• **What to work on**: Copy the lines verbatim, beginning with the line that contains "27780 - 27789" and continuing through the end of the data, and only those lines.

• **Data for processing**:
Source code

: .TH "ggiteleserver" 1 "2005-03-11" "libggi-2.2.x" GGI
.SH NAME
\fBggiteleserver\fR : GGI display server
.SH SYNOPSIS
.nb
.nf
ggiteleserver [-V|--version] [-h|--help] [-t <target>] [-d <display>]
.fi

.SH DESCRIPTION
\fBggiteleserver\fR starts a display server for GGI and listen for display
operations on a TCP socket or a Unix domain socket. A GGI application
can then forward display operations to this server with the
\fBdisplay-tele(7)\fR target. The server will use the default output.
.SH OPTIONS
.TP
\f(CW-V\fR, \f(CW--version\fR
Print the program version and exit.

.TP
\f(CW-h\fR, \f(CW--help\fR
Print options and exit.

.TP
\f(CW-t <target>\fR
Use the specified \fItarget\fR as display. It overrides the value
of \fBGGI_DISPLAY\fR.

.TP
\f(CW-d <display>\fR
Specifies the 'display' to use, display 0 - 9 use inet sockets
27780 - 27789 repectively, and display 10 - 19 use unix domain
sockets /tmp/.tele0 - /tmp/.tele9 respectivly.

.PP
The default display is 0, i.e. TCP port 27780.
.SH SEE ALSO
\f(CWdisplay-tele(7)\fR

• **Answer space**:
27780 - 27789 repectively, and display 10 - 19 use unix domain
sockets /tmp/.tele0 - /tmp/.tele9 respectivly.

.PP
The default display is 0, i.e. TCP port 27780.
.SH SEE ALSO
\f(CWdisplay-tele(7)\fR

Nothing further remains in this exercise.